Par Stive Roméo Makanga
Il existe plusieurs manières de détruire un pays. L’une d’entre elles consiste à s’attaquer, de manière explicite et assez ostentatoire, aux hommes qui ont longtemps constitué le maillon essentiel à la construction de la République (même si subtilement), de son harmonie, et de son indestructibilité. Et Hervé Patrick Opianga compte parmi ces rares personnes qui peuvent s’en prévaloir. Sa récente interview au quotidien L’Union illustre à merveille le climat délétère qui prévaut au sein du cercle très restreint d’Ali Bongo Ondimba, le chef de l’État, et de l’implosion qui pourrait en résulter.
À mesure que le scrutin majeur d’août 2023 approche, ce malgré toutes les contrariétés qui s’annoncent, dans le clan d’Ali Bongo Ondimba, les conditions d’une implosion certaines semblent implicitement se consolider.
Dans son entretien accordé à nos confrères de L’Union, le journal pro gouvernemental, Hervé Patrick Opianga (HPO), ce très proche d’Ali Bongo Ondimba ne cache plus son exaspération des manigances ourdies contre sa personne. Hypocrisie, croc-en-jambe, subterfuges subtiles et occultes de déstabilisation, tel est le traitement qui lui est désormais réservé.

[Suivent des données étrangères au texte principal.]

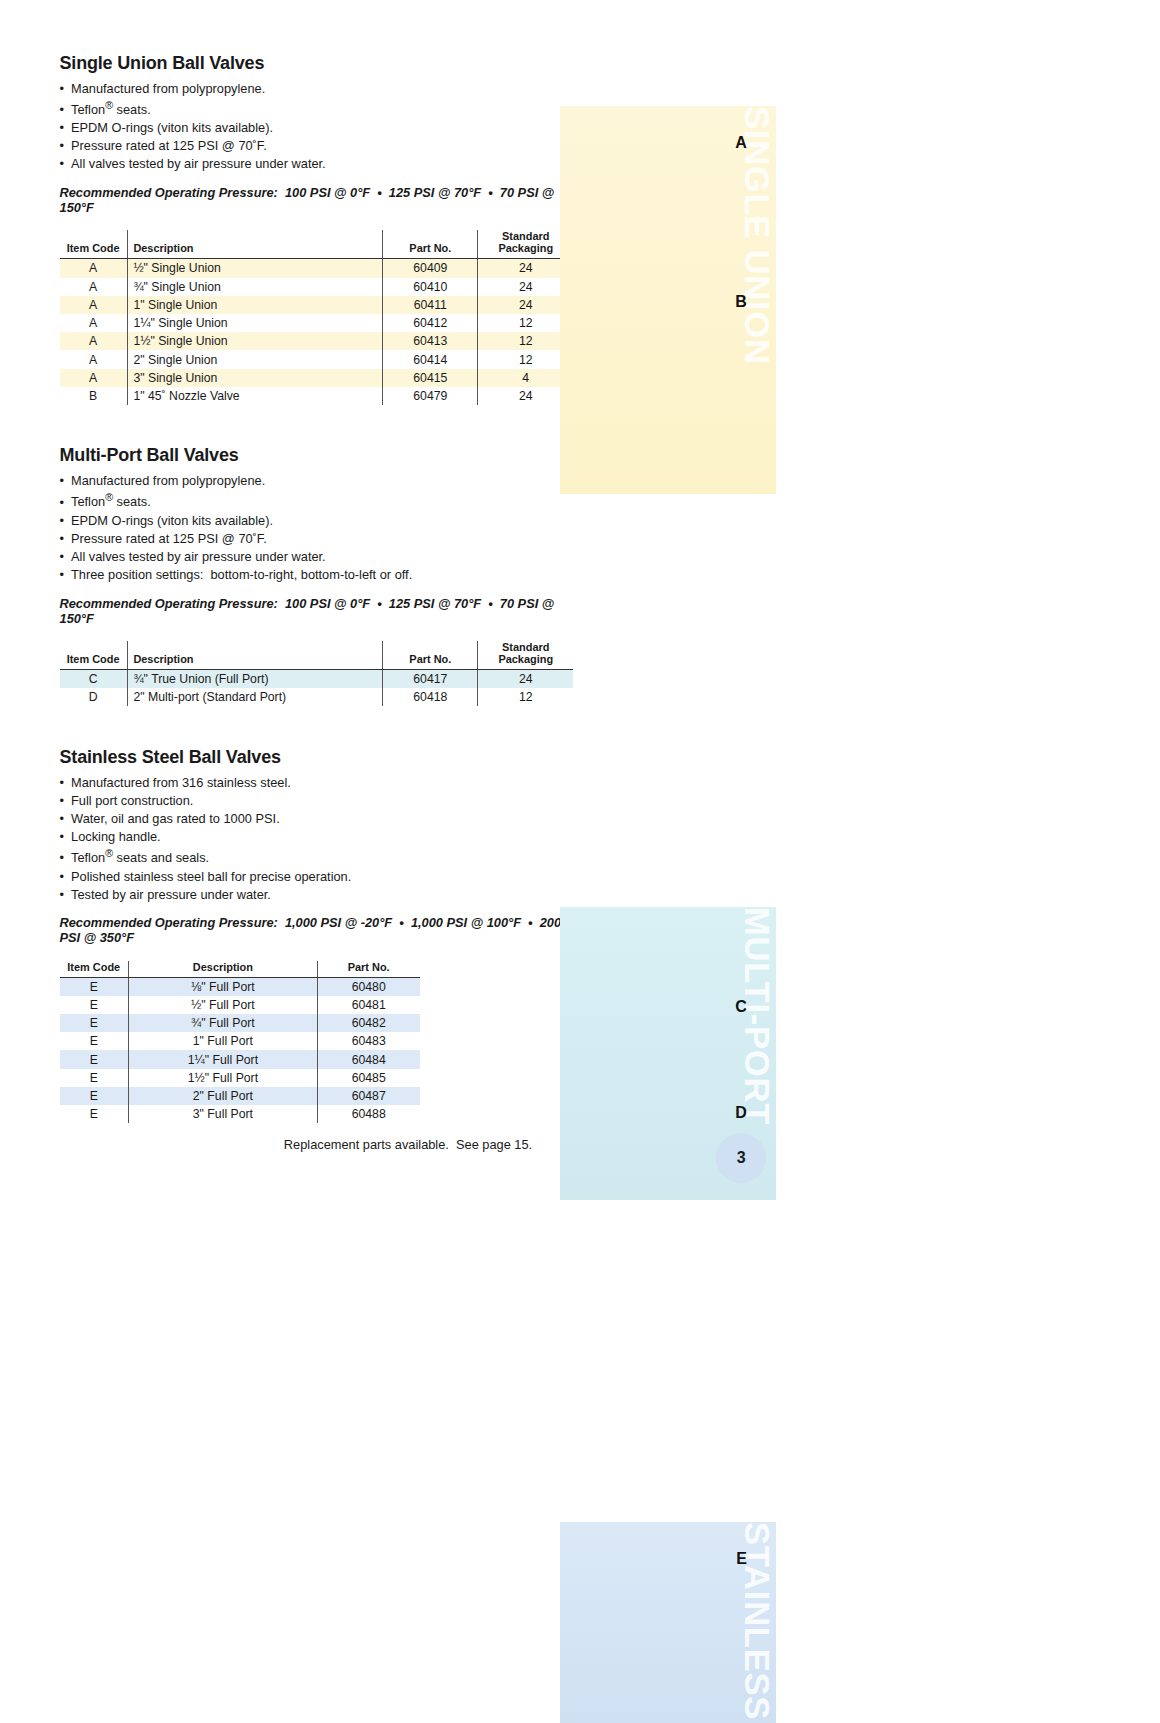SINGLE UNION A B
MULTI-PORT C D
STAINLESS E
Single Union Ball Valves
Manufactured from polypropylene.
Teflon® seats.
EPDM O-rings (viton kits available).
Pressure rated at 125 PSI @ 70˚F.
All valves tested by air pressure under water.
Recommended Operating Pressure: 100 PSI @ 0°F • 125 PSI @ 70°F • 70 PSI @ 150°F
| Item Code | Description | Part No. | Standard Packaging |
| --- | --- | --- | --- |
| A | ½" Single Union | 60409 | 24 |
| A | ¾" Single Union | 60410 | 24 |
| A | 1" Single Union | 60411 | 24 |
| A | 1¼" Single Union | 60412 | 12 |
| A | 1½" Single Union | 60413 | 12 |
| A | 2" Single Union | 60414 | 12 |
| A | 3" Single Union | 60415 | 4 |
| B | 1" 45˚ Nozzle Valve | 60479 | 24 |
Multi-Port Ball Valves
Manufactured from polypropylene.
Teflon® seats.
EPDM O-rings (viton kits available).
Pressure rated at 125 PSI @ 70˚F.
All valves tested by air pressure under water.
Three position settings: bottom-to-right, bottom-to-left or off.
Recommended Operating Pressure: 100 PSI @ 0°F • 125 PSI @ 70°F • 70 PSI @ 150°F
| Item Code | Description | Part No. | Standard Packaging |
| --- | --- | --- | --- |
| C | ¾" True Union (Full Port) | 60417 | 24 |
| D | 2" Multi-port (Standard Port) | 60418 | 12 |
Stainless Steel Ball Valves
Manufactured from 316 stainless steel.
Full port construction.
Water, oil and gas rated to 1000 PSI.
Locking handle.
Teflon® seats and seals.
Polished stainless steel ball for precise operation.
Tested by air pressure under water.
Recommended Operating Pressure: 1,000 PSI @ -20°F • 1,000 PSI @ 100°F • 200 PSI @ 350°F
| Item Code | Description | Part No. |
| --- | --- | --- |
| E | ⅛" Full Port | 60480 |
| E | ½" Full Port | 60481 |
| E | ¾" Full Port | 60482 |
| E | 1" Full Port | 60483 |
| E | 1¼" Full Port | 60484 |
| E | 1½" Full Port | 60485 |
| E | 2" Full Port | 60487 |
| E | 3" Full Port | 60488 |
Replacement parts available. See page 15.
3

L’homme d’affaires gabonais ayant tour à tour réussi dans des domaines aussi divers que variés tels l’agroalimentaire, le BTP, les transports, les mines, les hydrocarbures et les alvéoles d’œufs, s’offusque tout d’abord de ce que l’entrepreneuriat gabonais ne soit pas spécifiquement préféré, ce contrairement aux facilités accordées aux non nationaux. “Le problème aujourd’hui n’est pas tant la conjoncture internationale – bien qu’elle soit préoccupante – ni même la situation économique de notre pays, car l’éclairci apparaît progressivement avec la prise en compte de sujets critiques tels que la dette intérieure”, appose-t-il, dans un propos non équivoque.
Cependant, pour cet homme politique resté très discret depuis quelques années, la vraie préoccupation résiderait dans “la nécessité de faire participer les entrepreneurs locaux, quelles que soient leurs opinions, à l’effort économique auquel notre pays et nos populations sont confrontés”.

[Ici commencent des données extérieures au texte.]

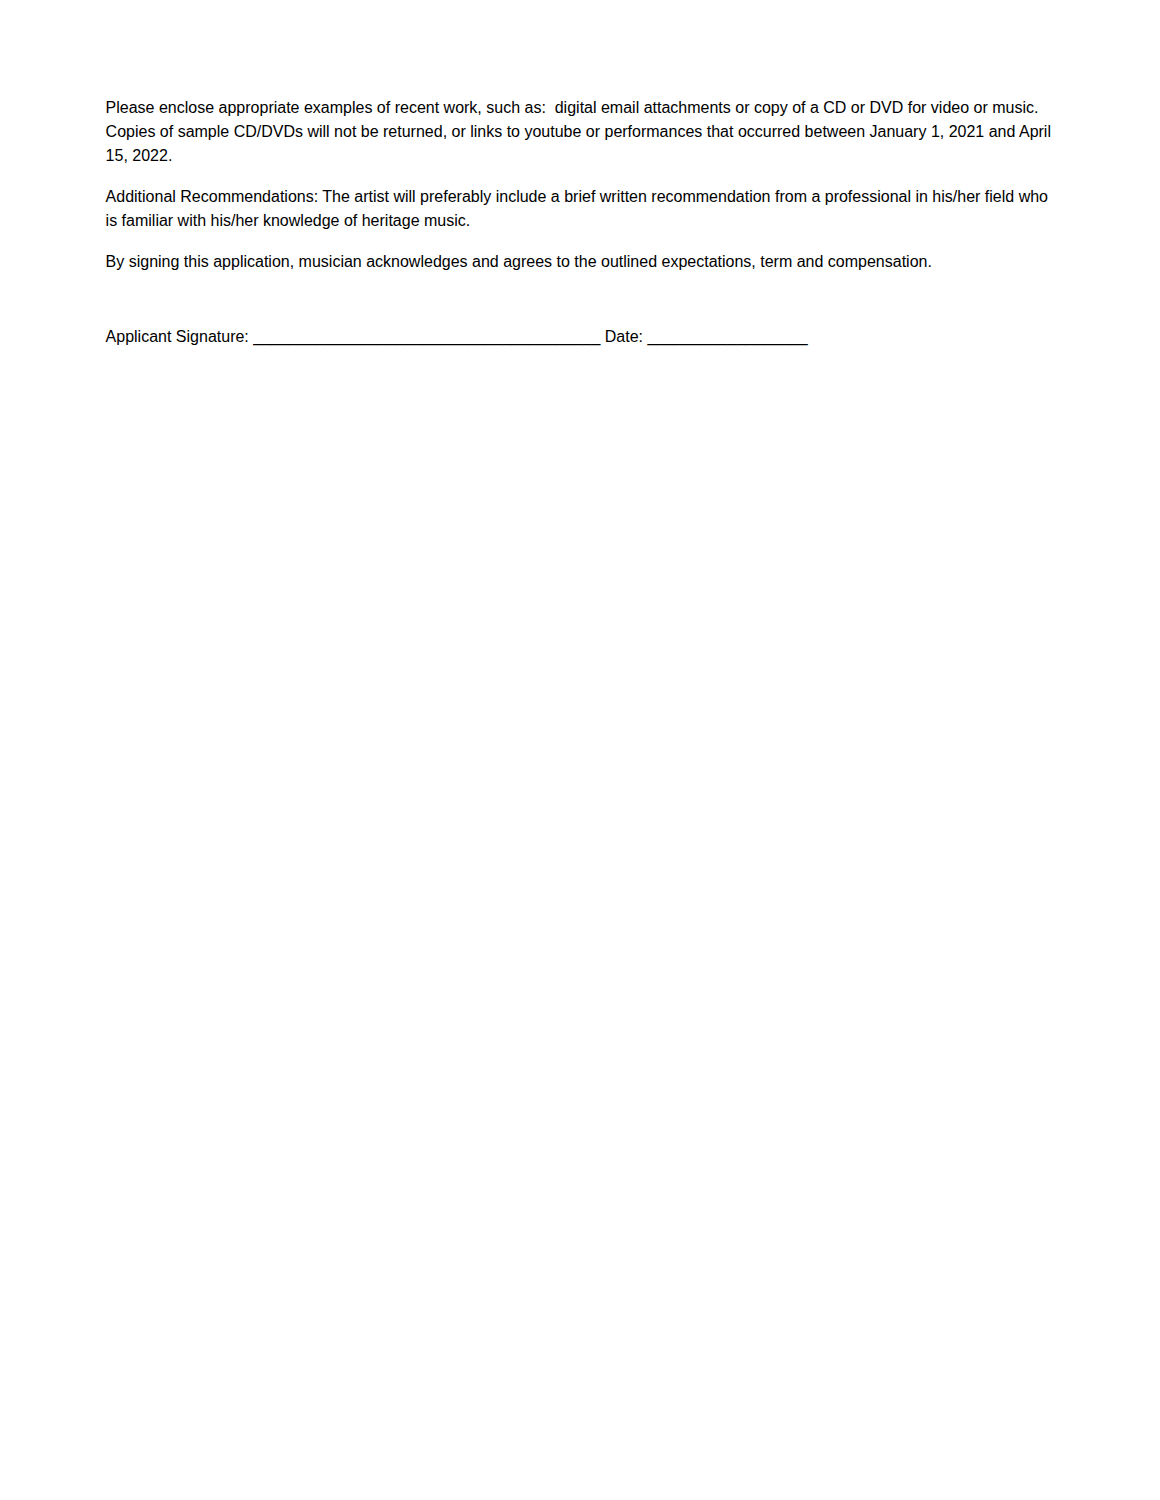Please enclose appropriate examples of recent work, such as: digital email attachments or copy of a CD or DVD for video or music. Copies of sample CD/DVDs will not be returned, or links to youtube or performances that occurred between January 1, 2021 and April 15, 2022.
Additional Recommendations: The artist will preferably include a brief written recommendation from a professional in his/her field who is familiar with his/her knowledge of heritage music.
By signing this application, musician acknowledges and agrees to the outlined expectations, term and compensation.
Applicant Signature: _______________________________________ Date: __________________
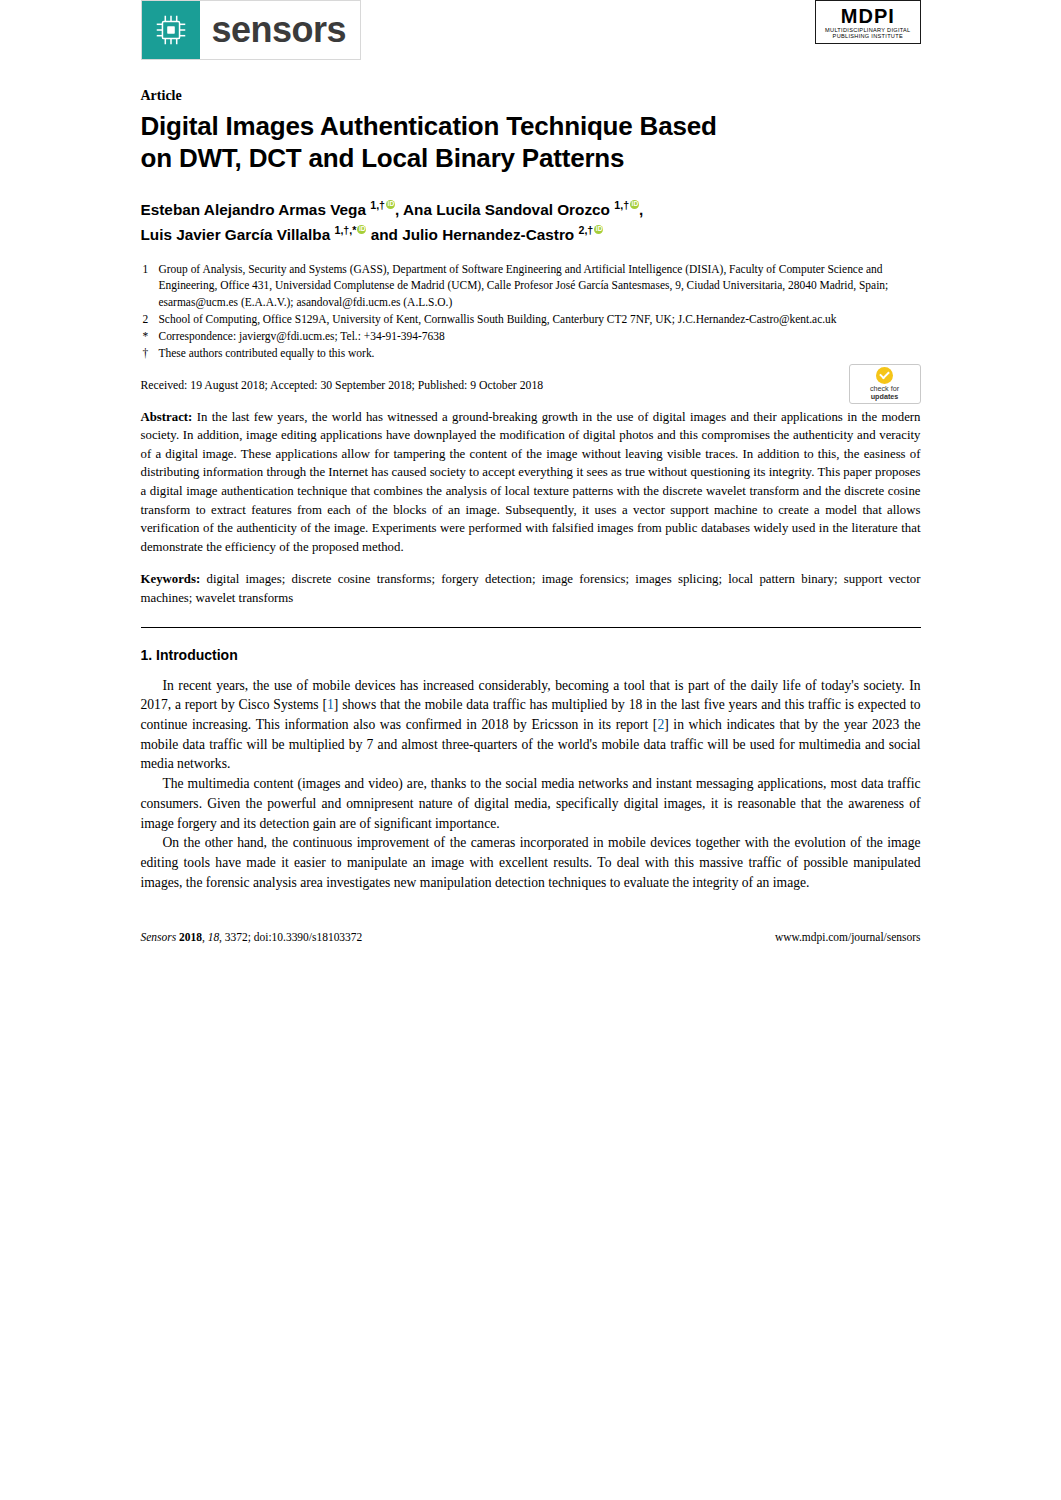sensors
MDPI MULTIDISCIPLINARY DIGITAL
PUBLISHING INSTITUTE
Article
Digital Images Authentication Technique Based
on DWT, DCT and Local Binary Patterns
Esteban Alejandro Armas Vega 1,† , Ana Lucila Sandoval Orozco 1,† ,
Luis Javier García Villalba 1,†,* and Julio Hernandez-Castro 2,†
Group of Analysis, Security and Systems (GASS), Department of Software Engineering and Artificial Intelligence (DISIA), Faculty of Computer Science and Engineering, Office 431, Universidad Complutense de Madrid (UCM), Calle Profesor José García Santesmases, 9, Ciudad Universitaria, 28040 Madrid, Spain; esarmas@ucm.es (E.A.A.V.); asandoval@fdi.ucm.es (A.L.S.O.)
School of Computing, Office S129A, University of Kent, Cornwallis South Building, Canterbury CT2 7NF, UK; J.C.Hernandez-Castro@kent.ac.uk
Correspondence: javiergv@fdi.ucm.es; Tel.: +34-91-394-7638
These authors contributed equally to this work.
check for
updates
Received: 19 August 2018; Accepted: 30 September 2018; Published: 9 October 2018
Abstract: In the last few years, the world has witnessed a ground-breaking growth in the use of digital images and their applications in the modern society. In addition, image editing applications have downplayed the modification of digital photos and this compromises the authenticity and veracity of a digital image. These applications allow for tampering the content of the image without leaving visible traces. In addition to this, the easiness of distributing information through the Internet has caused society to accept everything it sees as true without questioning its integrity. This paper proposes a digital image authentication technique that combines the analysis of local texture patterns with the discrete wavelet transform and the discrete cosine transform to extract features from each of the blocks of an image. Subsequently, it uses a vector support machine to create a model that allows verification of the authenticity of the image. Experiments were performed with falsified images from public databases widely used in the literature that demonstrate the efficiency of the proposed method.
Keywords: digital images; discrete cosine transforms; forgery detection; image forensics; images splicing; local pattern binary; support vector machines; wavelet transforms
1. Introduction
In recent years, the use of mobile devices has increased considerably, becoming a tool that is part of the daily life of today's society. In 2017, a report by Cisco Systems [1] shows that the mobile data traffic has multiplied by 18 in the last five years and this traffic is expected to continue increasing. This information also was confirmed in 2018 by Ericsson in its report [2] in which indicates that by the year 2023 the mobile data traffic will be multiplied by 7 and almost three-quarters of the world's mobile data traffic will be used for multimedia and social media networks.
The multimedia content (images and video) are, thanks to the social media networks and instant messaging applications, most data traffic consumers. Given the powerful and omnipresent nature of digital media, specifically digital images, it is reasonable that the awareness of image forgery and its detection gain are of significant importance.
On the other hand, the continuous improvement of the cameras incorporated in mobile devices together with the evolution of the image editing tools have made it easier to manipulate an image with excellent results. To deal with this massive traffic of possible manipulated images, the forensic analysis area investigates new manipulation detection techniques to evaluate the integrity of an image.
Sensors 2018, 18, 3372; doi:10.3390/s18103372
www.mdpi.com/journal/sensors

Et d’ajouter : “Forts de nos capacités, nous exigeons seulement d’être placés dans les mêmes conditions de température et de pression que les autres acteurs, nationaux ou étrangers”. On ne peut être aussi explicite.
La problématique semble donc toute entière posée. Au Gabon, la divergence d’opinion peut vous valoir des quolibets, des blacklistages, et bien d’autres incongruités autocratiques.
Sans être outrancier, disons que Jean Ping en a fait les frais, peu après ses déclarations plutôt incendiaires contre le Palais Rénovation, dans sa précampagne pour 2016.
C’est tout le propos de Hervé Patrick Opianga, qui prétend par ailleurs être “épié”, “surveillé” et “traqué”.
Un ressenti qu’il ne cache plus, mettant par ailleurs en garde ses détracteurs: “Qu’ils sachent une choses, ces nageurs au dos nu: je les vois et les connais”, prévient-il.
Connu pour être un ouvrier de la première heure des magistères d’Ali Bongo Ondimba; détenteurs, croit-on savoir, des secrets profonds et innommables de la République, Hervé Patrick Opianga dit être un “humain avec un seuil de tolérance face aux attaques”.
De sérieuses mises en garde, qui pourraient, pourquoi pas, donner lieu à un déferlement de révélations: “Devrais-je me sacrifier par amour pour mon pays ? Ma réponse est sans équivoque « oui »”, s’est interrogé HPO, devant nos confrères de L’Union, prenant le soin de préciser que si jamais ses contempteurs franchissaient la ligne rouge, il serait “amené à faire un choix difficile”.
L’ancien proche collaborateur d’Ali Bongo Ondimba serait-il prêt à franchir le pas et vider son sac ? Sans aucun doute. D’autant qu’il semble avoir mûrement et par une longue introspection, réfléchi à cette éventualité.
À quelques mois seulement du scrutin présidentiel, tout semble se compliquer pour le Palais Rénovation, et des hommes de la trempe de HPO pourraient, par devoir pour la patrie, faire le choix de la vérité et de la justice, dans une moindre mesure.
Autant dire que le microcosme politique gabonais s’annonce plutôt survolté.